Stored entries:

★ ★ ★ ★ ★ ★ ★

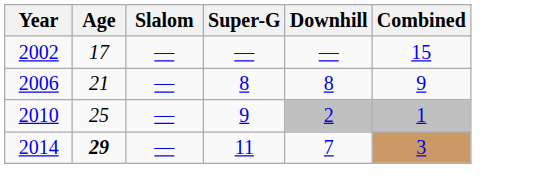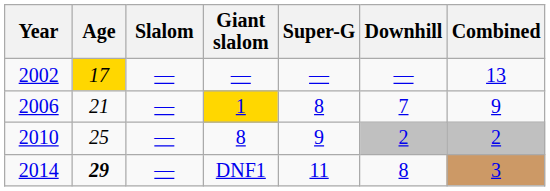+ column: Giant slalom | — | 1 | 8 | DNF1
2002 | Age: no background -> gold background
2002 | Combined: 15 -> 13
2006 | Downhill: 8 -> 7
2010 | Combined: 1 -> 2
2014 | Downhill: 7 -> 8
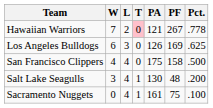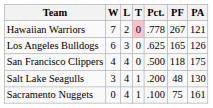columns swapped: Pct. <-> PA
Los Angeles Bulldogs | PF: 169 -> 165
San Francisco Clippers | PF: 158 -> 118
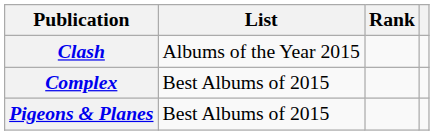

★ ★ ★ ★ ★ ★ ★

Return every line of the stored entries above word for word, but leave the pictures out.

+ column: Giant slalom | — | 1 | 8 | DNF1
2002 | Age: no background -> gold background
2002 | Combined: 15 -> 13
2006 | Downhill: 8 -> 7
2010 | Combined: 1 -> 2
2014 | Downhill: 7 -> 8
columns swapped: Pct. <-> PA
Los Angeles Bulldogs | PF: 169 -> 165
San Francisco Clippers | PF: 158 -> 118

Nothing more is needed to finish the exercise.